H 7.4 - 16 jaar
De grote dag van de onderzoek. Mensen van over de hele wereld kwamen naar Australie om te zien wat ik werkelijk was. Ik zat in een dikke glazen ruimte en keek onzeker naar de vele ogen achter de computer of tablet, sommige schreven en sommige flimde het.
Ik zat op een langwerpige tafel en werd geholpen door Felicia.
Ze pakte me hand die al voor een groot gedeelte uit geel steen bestond. Ze boorde de naald door de steen in mijn arm. De naalden waren dikker tegenwoordig, omdat mijn nieuwe huid, niet met dunne prikkers doorboord kon worden.
Ik moest liggen op de langwerpige tafel en er sprongen overal schermen aan.
'Tot over een paar uur Noah,' zei ze en drukte de vloeibare medicijn mijn lichaam in. Ik voelde dat mijn oogleden zwaar begonnen te worden en ik langzaam wegviel.

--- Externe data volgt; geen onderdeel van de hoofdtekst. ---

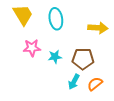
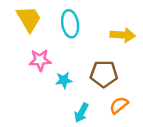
cyan star: (55, 57) -> (64, 80), moved
cyan arrow: (74, 82) -> (81, 113), moved

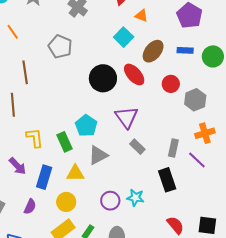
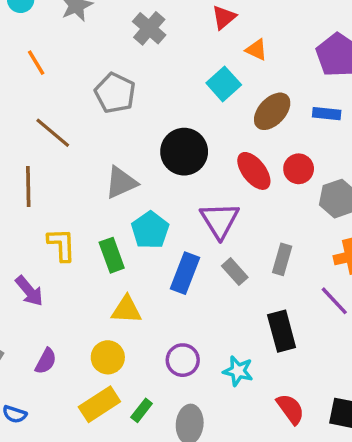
brown line: (25, 72) -> (53, 133), turned -45
red ellipse: (134, 74) -> (254, 171), moved
gray rectangle: (173, 148) -> (282, 259), moved
gray triangle: (98, 155) -> (121, 183), moved
blue rectangle: (44, 177) -> (185, 273), moved
cyan star: (135, 198) -> (238, 371), moved

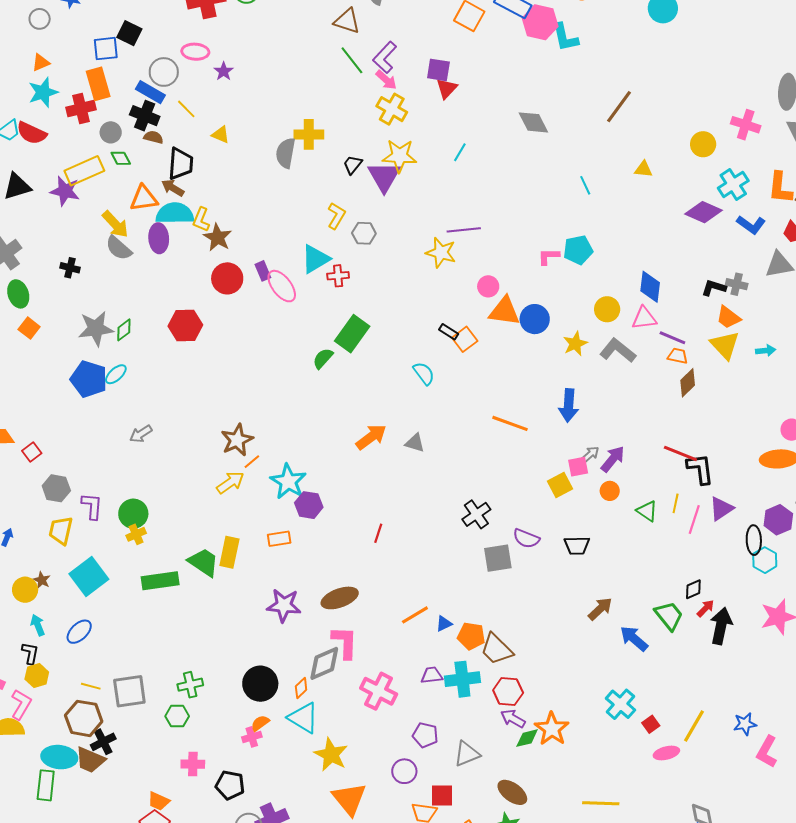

Ik zat weer in dezelfde kamer, de glazen kamer op de langwerpige tafel en mijn benen waren zoals laatst gesmolten. Ik keek geschrokken om me heen als het water de ruimte begon te vullen. Happend zocht ik naar de lucht, maar het water steeg snel, te snel. Ik liet me van de tafel glijden, maar eht water ving me op. Ik voelde hoe mijn benen die behoorlijk zwaar waren, me naar beneden liet zinken en de bubbels uit mijn mond ontsnapen.
Help me, dacht ik, maar niemand zou me in deze droom horen. Ik sloot mijn ogen en wachte af tot ik dood zal gaan.
Apparaten begonnen hard te piepen. Niemand gaf antwoord. Ik opende langzaam mijn ogen en keek naar een grijs gevulde lucht. Ik lag op iets hards, maar het was niet de metaal van de tafel.
Ik kwam overeind en mijn ogen werden groot van schrik. Alles om me heen was geheel weggeblazen. Ik zat in een grote krater en keek over een uitgestrekt landschap vol zand en bergen.
De basis had zich in de woestijn geplaatst, de stralen kwamen langzaam tussen de wolken door en schenen op het droge landschap. Ik vroeg me af hoelaat het was en welke dag.
Ik liet me van de tafel af glijden en liep tussen de resten van glas en verbrande spullen naar de rand van de krater. Ik wilde om mensen roepen, maar mijn spraak was verloren gegaan anderhalf jaar geleden.
De tranen stroomde over mijn wangen. Ik liet me zakken en waar ik bij zat was een klein stukje van mijn kladblok. Ik keek naar de lucht en liet de tranen stromen. Mijn laatste stukje huid brande weg door de tranen.
Ik liet me op de grond zakken en sloot mijn ogen, wachtend dat ik ooit als een normale jongen zou leven, dat er iemand was die me vond.